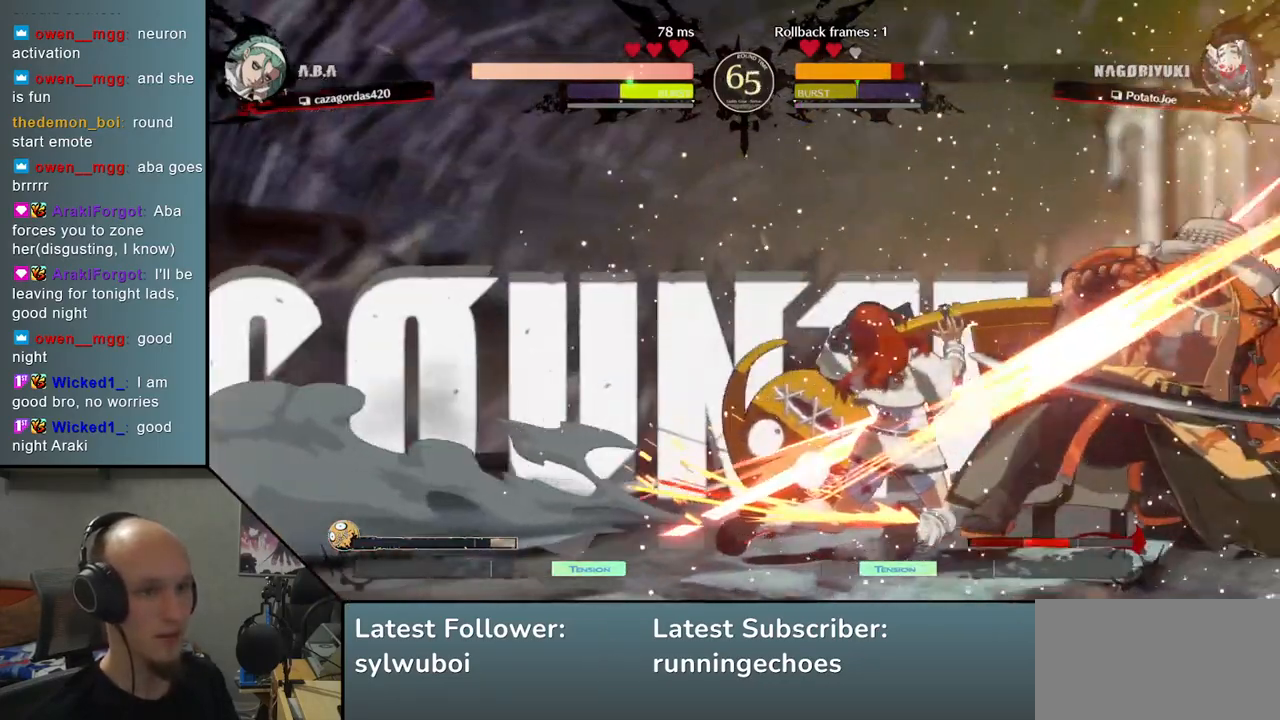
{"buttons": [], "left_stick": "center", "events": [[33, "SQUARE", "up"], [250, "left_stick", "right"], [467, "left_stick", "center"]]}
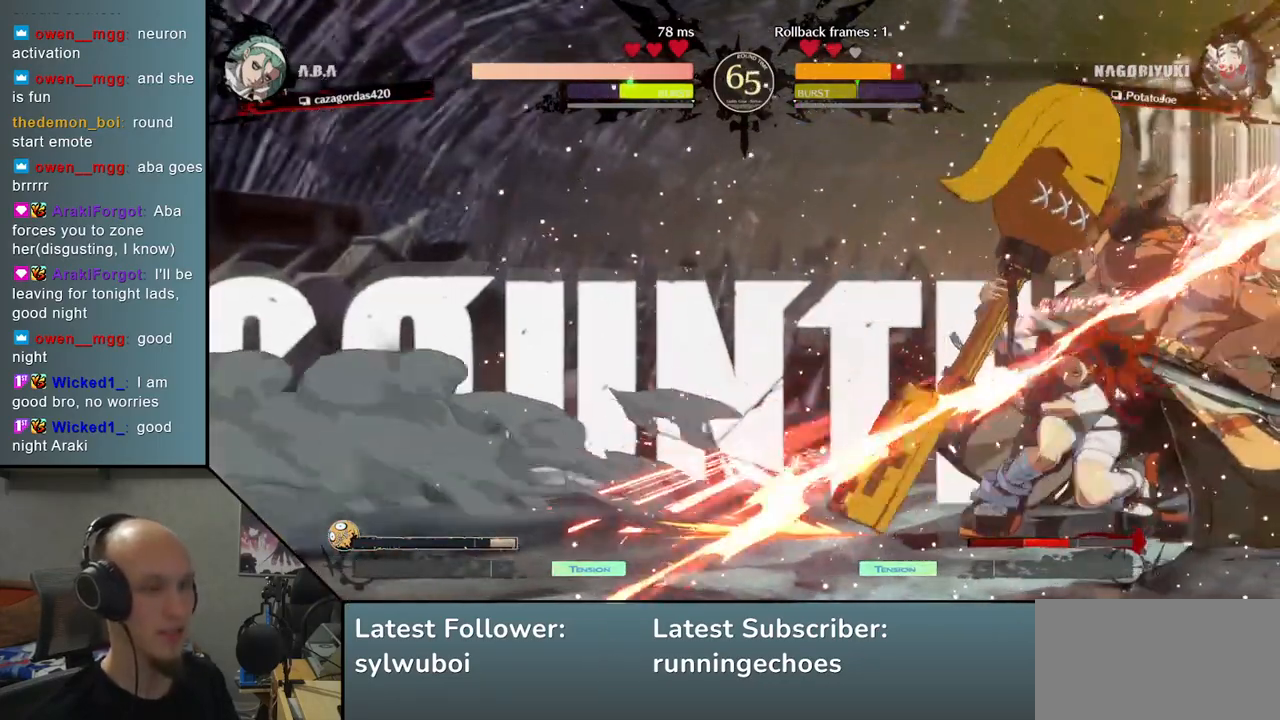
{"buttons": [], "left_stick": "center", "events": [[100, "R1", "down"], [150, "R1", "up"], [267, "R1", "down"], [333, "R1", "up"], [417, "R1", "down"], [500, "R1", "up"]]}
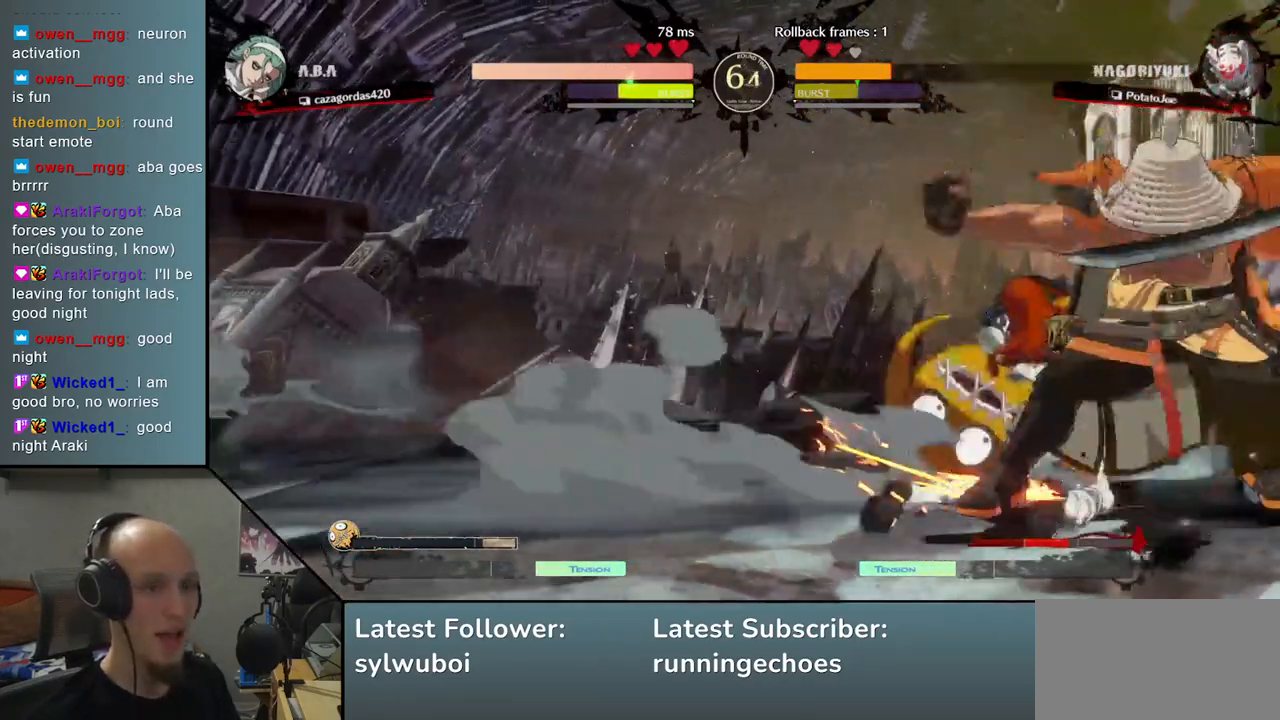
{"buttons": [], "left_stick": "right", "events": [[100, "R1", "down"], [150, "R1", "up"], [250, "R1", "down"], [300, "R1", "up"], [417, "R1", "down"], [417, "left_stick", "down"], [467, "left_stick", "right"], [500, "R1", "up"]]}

━━━

# [YOUR GOAL]
Go through the listing above line by line and say how many lines hold the word "center". Reply with that number only.

# [RESULT FOR THIS EXERCISE]
2